Forest and Stream, October 1, 1919

VIRGINIA GAME SANCTUARIES

Natural resources -- Conservation - GameTourists and sportsmen -- Field sports - Hunting : Bird

VIRGINIA will soon have a system of game sanctuaries, if the plans of Commissioner of Game and Inland Fisheries, F. Nash Bilisoly, are carried out, the result of which will keep the state well stored without danger of depleting the supply of birds.

Proceeding somewhat upon the principle that as the department's activities for the protection of game and wild life are dependent for support upon the licenses collected from hunters, Commissioner Bilisoly believes it to be only right and proper that the hunters should have game to shoot.

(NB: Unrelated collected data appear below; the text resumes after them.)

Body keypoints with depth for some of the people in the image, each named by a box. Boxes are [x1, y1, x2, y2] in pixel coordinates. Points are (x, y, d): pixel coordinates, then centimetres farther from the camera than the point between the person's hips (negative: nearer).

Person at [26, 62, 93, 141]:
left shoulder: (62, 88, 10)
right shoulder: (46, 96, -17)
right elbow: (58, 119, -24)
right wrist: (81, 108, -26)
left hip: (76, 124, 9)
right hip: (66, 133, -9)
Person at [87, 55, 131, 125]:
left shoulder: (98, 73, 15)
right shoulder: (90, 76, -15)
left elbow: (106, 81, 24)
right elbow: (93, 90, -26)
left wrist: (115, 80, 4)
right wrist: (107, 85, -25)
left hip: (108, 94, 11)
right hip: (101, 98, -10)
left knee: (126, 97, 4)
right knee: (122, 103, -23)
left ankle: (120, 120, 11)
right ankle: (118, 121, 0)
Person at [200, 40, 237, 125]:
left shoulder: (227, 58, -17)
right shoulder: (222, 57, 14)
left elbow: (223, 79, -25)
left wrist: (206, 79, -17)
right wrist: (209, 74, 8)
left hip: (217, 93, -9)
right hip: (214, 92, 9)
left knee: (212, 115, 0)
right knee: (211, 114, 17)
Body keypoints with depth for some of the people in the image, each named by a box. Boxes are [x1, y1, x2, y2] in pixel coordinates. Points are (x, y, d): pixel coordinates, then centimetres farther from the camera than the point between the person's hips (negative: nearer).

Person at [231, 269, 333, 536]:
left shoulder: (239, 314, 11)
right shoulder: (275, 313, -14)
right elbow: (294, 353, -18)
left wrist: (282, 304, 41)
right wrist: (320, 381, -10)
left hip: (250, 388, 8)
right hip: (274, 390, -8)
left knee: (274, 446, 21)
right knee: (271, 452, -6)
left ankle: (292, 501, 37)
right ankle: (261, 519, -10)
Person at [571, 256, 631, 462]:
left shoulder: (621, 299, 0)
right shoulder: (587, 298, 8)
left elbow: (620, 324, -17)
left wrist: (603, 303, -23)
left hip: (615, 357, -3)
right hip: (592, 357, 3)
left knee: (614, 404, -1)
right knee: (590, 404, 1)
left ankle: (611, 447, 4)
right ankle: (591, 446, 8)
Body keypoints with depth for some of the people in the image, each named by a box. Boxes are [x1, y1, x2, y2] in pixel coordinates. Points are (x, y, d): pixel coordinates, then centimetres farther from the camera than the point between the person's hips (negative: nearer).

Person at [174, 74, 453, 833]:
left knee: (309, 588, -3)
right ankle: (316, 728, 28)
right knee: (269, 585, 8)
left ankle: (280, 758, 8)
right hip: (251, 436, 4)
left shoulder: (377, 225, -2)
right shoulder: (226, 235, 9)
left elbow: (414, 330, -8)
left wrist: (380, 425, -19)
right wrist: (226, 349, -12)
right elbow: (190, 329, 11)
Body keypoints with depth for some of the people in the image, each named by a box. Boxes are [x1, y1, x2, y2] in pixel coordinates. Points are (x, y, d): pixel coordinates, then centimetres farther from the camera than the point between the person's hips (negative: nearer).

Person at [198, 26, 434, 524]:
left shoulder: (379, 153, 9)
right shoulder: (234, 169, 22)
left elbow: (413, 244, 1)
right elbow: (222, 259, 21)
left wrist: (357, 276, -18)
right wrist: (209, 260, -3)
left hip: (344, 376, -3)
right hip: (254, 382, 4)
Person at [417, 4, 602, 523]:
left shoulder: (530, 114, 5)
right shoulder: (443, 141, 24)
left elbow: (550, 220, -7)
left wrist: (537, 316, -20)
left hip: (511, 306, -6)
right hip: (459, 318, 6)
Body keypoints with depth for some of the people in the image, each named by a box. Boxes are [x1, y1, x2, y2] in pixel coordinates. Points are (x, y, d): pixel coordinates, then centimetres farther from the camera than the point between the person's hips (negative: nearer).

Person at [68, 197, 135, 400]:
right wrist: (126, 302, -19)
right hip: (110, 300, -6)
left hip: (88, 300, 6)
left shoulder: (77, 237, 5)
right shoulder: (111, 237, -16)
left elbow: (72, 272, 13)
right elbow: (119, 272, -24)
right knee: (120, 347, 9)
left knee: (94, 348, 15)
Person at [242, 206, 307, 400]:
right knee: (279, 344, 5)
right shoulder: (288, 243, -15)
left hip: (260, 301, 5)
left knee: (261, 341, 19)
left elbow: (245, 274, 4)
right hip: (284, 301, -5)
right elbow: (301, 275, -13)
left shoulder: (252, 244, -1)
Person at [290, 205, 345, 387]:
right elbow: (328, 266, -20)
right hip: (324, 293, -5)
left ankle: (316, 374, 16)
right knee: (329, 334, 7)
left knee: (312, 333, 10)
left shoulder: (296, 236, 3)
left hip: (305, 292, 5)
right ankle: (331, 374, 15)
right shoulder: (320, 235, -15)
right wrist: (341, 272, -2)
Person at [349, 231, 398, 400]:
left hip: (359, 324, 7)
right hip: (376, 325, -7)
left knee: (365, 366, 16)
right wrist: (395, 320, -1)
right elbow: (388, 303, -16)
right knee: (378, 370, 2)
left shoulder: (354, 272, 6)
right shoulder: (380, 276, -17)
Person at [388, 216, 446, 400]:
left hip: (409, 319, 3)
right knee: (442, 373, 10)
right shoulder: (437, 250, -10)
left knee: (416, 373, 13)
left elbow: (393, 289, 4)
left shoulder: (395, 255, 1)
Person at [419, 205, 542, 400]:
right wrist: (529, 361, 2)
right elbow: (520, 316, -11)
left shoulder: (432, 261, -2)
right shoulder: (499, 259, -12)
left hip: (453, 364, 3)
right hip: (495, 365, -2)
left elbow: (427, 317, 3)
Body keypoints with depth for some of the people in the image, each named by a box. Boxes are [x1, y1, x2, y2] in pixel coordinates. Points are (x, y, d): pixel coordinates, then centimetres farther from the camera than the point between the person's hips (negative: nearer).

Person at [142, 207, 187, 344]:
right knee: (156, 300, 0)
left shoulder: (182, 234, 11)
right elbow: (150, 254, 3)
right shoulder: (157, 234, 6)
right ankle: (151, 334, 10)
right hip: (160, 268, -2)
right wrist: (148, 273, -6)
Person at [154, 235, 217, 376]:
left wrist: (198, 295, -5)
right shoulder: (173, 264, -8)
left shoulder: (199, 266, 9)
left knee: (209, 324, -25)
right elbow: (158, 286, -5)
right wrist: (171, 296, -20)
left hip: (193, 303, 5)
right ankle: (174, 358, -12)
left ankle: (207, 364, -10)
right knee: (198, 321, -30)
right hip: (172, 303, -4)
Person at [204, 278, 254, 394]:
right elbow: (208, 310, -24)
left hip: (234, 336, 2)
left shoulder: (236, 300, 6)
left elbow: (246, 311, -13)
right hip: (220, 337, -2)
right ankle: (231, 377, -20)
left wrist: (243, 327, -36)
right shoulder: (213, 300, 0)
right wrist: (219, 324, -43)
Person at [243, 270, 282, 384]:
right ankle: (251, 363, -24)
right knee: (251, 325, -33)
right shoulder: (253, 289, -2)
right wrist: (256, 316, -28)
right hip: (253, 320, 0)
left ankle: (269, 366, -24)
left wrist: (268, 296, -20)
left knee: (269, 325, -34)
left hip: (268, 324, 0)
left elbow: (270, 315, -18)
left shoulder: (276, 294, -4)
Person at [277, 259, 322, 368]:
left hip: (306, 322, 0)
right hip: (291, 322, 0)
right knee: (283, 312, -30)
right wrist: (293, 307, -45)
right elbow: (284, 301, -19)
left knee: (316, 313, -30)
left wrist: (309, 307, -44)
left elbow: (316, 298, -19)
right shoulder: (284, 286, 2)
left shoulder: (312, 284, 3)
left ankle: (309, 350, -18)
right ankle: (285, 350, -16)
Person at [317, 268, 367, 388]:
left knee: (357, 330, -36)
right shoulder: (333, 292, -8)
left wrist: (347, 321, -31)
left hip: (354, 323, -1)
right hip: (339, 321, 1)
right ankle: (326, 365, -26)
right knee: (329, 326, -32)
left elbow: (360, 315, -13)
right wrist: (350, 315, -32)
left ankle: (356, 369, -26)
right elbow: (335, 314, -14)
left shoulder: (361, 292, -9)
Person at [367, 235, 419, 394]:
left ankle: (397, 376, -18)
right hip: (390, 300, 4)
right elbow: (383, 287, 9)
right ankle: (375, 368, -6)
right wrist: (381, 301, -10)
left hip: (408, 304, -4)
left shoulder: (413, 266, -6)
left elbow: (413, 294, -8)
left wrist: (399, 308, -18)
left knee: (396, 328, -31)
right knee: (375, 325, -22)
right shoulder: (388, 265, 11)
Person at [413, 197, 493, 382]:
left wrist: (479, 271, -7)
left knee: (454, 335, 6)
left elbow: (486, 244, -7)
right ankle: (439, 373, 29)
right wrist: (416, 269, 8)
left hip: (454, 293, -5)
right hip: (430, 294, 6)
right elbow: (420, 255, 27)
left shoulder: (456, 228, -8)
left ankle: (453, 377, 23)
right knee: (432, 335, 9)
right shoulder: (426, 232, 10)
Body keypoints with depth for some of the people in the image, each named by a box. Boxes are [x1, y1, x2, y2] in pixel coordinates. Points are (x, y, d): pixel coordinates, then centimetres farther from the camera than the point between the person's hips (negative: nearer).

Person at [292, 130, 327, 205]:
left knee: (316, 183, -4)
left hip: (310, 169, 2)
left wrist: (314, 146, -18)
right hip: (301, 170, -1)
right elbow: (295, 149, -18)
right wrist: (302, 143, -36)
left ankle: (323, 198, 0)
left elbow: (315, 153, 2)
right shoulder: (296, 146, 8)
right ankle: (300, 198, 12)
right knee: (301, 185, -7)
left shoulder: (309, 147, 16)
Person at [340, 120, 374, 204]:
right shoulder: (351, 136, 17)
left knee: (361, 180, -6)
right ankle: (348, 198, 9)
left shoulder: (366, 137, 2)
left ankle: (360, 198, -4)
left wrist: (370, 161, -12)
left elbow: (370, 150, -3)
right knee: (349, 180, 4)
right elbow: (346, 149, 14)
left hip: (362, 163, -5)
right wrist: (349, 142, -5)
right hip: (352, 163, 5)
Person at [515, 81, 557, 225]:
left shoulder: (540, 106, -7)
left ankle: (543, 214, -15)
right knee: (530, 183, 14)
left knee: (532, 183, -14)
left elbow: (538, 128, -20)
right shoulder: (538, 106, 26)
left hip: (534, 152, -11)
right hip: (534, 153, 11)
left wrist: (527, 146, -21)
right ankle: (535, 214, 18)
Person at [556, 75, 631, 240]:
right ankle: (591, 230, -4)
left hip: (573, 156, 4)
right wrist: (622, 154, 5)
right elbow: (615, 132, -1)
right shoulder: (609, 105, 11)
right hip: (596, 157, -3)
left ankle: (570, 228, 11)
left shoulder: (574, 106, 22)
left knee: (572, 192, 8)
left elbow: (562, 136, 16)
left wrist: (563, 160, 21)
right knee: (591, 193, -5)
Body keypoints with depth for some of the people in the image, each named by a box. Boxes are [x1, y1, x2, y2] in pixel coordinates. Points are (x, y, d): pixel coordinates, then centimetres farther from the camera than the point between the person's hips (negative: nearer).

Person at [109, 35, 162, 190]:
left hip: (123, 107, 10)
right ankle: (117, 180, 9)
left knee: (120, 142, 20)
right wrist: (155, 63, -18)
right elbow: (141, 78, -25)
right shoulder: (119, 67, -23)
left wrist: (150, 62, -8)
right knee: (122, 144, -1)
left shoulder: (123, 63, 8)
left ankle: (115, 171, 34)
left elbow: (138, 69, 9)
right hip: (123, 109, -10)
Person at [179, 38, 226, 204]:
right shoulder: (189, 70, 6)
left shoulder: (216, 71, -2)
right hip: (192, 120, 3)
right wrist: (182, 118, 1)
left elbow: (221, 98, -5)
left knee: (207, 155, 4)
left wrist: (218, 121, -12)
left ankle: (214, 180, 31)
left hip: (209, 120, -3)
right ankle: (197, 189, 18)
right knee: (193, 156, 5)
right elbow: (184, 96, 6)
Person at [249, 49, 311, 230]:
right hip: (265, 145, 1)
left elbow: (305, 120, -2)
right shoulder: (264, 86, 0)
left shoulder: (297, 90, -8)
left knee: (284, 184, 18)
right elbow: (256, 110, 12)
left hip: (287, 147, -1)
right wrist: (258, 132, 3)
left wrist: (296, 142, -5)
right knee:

He therefore proposes a plan which he thinks will be a practical success and hopes to put it into effect in time to have the coveys replenished from the new stock he intends to put down in the preserves, scattered throughout the state, next Spring.

It is the Commissioner's idea to arrange with owners of tracts of from 200 to 400 acres, situated one in each of 400-odd magisterial districts in the state, to give the Commonwealth exclusive shooting privileges on such tracts, which will immediately be posted and the mated pairs of quail, 4,000 of which he is arranging to secure from Texas, will be placed on these farms. Each of the owners of these game sanctuaries will be given police power as a game warden.

The quail will be fed for the first few weeks on the preserve but allowed to go in the outlying territory, upon which they may be hunted. They will speedily learn the places where they are not disturbed and will return to them. The Commissioner holds that it is safe to allow a reasonable amount of hunting, for, until the coveys are broken up, the birds lead a family life and do not mate.